Work request:
In the career spotlight below, how long has the Senior Director of User Experience lived in Vancouver?

Excerpted passage:

◆ ◆ ◆

28 Apr 2023 Aspire to Tech: Senior Director, User Experience at Elastic Path
Career Spotlight – Takumi Miyazaki
What is your role? What is your title? Where are you located? How long have you been doing it?
My role is to lead the UX designers at Elastic Path and manage them as part of the product organization. My title is Senior Director, User Experience and I am located in Vancouver. I’ve been in Vancouver for about 30 years now – I’m originally from Japan. I’ve been a UX designer for roughly 10 years now, but if you go back to when I was a web designer, I’ve been doing it for around 15 years.
What makes your job interesting?
I think a lot of it boils down to making better experiences for people. Which in turn leads to people generally being happier. It’s identifying and solving problems. As a designer, you solve problems – whether that’s the hands-on day-to-day work, doing your research, mapping out wireframes, prototyping or testing. The things that typically get associated with the designers’ deliverables are just artifacts that get generated from uncovering and solving problems. That’s the part that I find interesting – problem-solving. That and leading and managing designers as well. Whether that’s helping them hone their skills, or helping them with their career growth, and troubleshooting what may or may not be working with their day-to-day relationships at work. It’s just another part of problem-solving. That’s really what drives me.

◆ ◆ ◆

Data records:
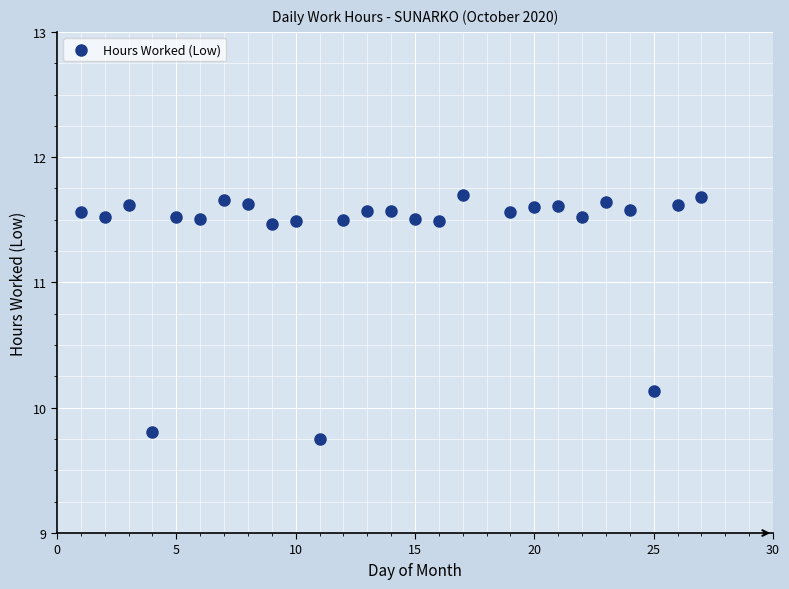

What Y value in the scatter plot is closest to 10?

10.1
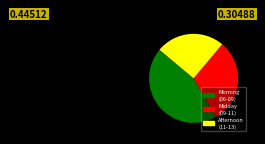

Is there a majority slice in this chart?

No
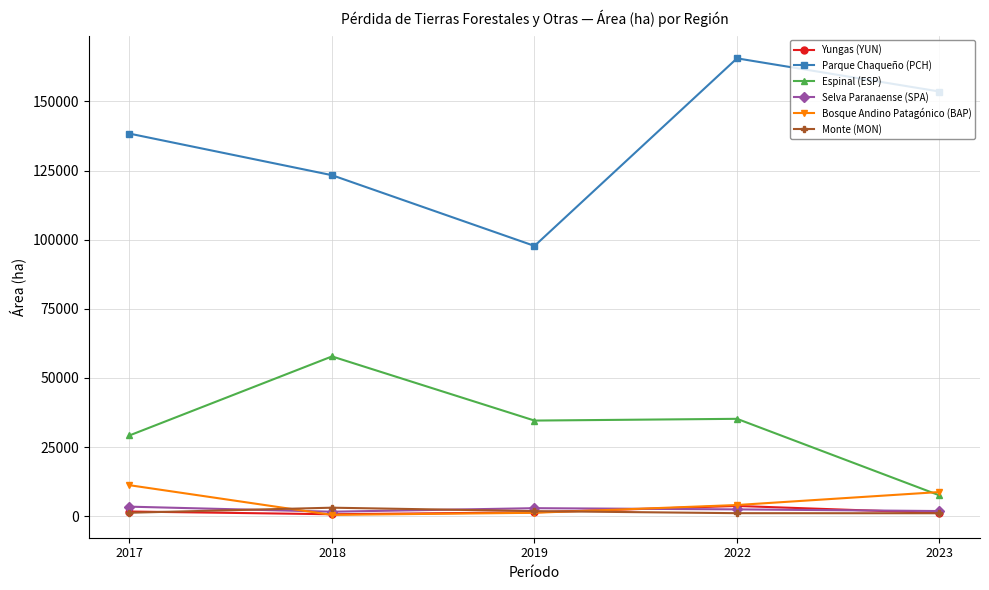

Where does the Bosque Andino Patagónico (BAP) series first go above 4011?

2017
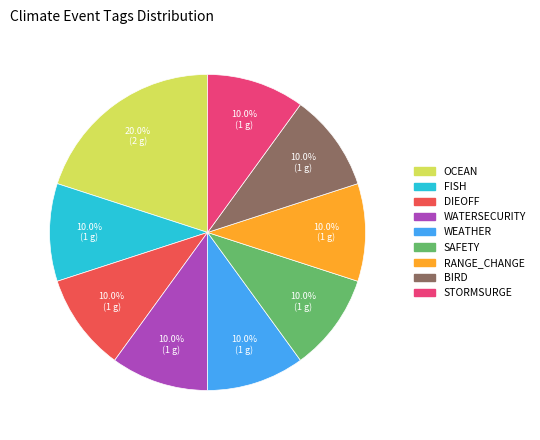

Is there any slice that represents more than half of the pie?

No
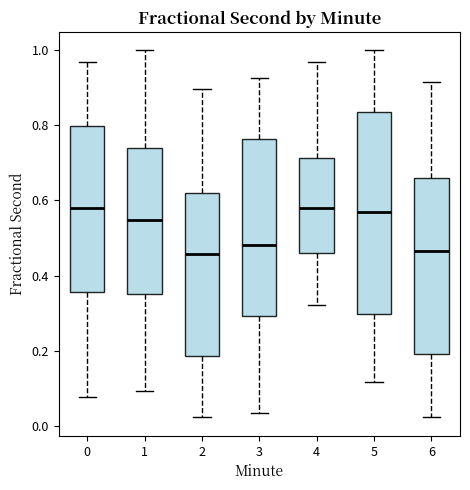

Reading left to right, read every box against the y-axis: the position of its median line, the range the box covers, and the ends of its whiskers. The values are not printed on the chart, so give them approximately, as read against the axis.

0: median 0.58, box 0.36 to 0.80, whiskers 0.08 to 0.96
1: median 0.54, box 0.36 to 0.74, whiskers 0.10 to 1.00
2: median 0.46, box 0.18 to 0.62, whiskers 0.02 to 0.90
3: median 0.48, box 0.30 to 0.76, whiskers 0.04 to 0.92
4: median 0.58, box 0.46 to 0.72, whiskers 0.32 to 0.96
5: median 0.56, box 0.30 to 0.84, whiskers 0.12 to 1.00
6: median 0.46, box 0.20 to 0.66, whiskers 0.02 to 0.92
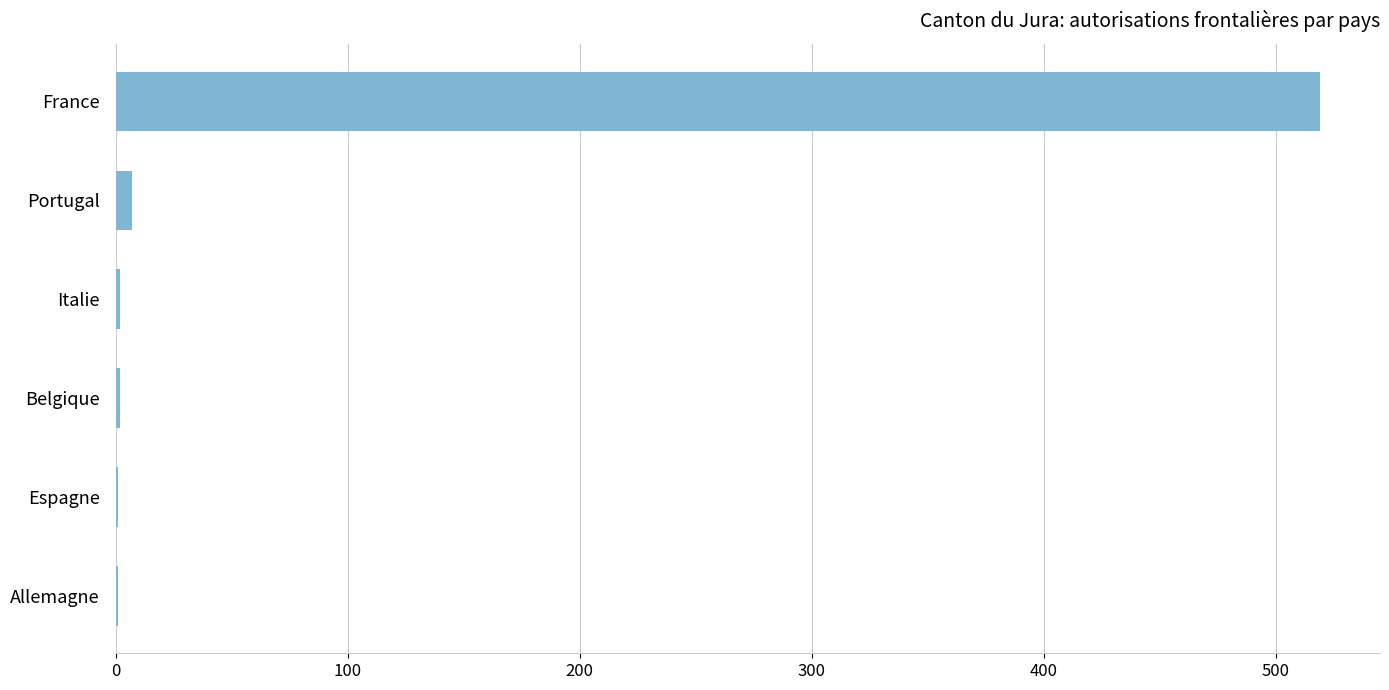

The chart shows a value of 158 at France. True or false?

False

◆ ◆ ◆

Answer to this exercise:
About 30 years.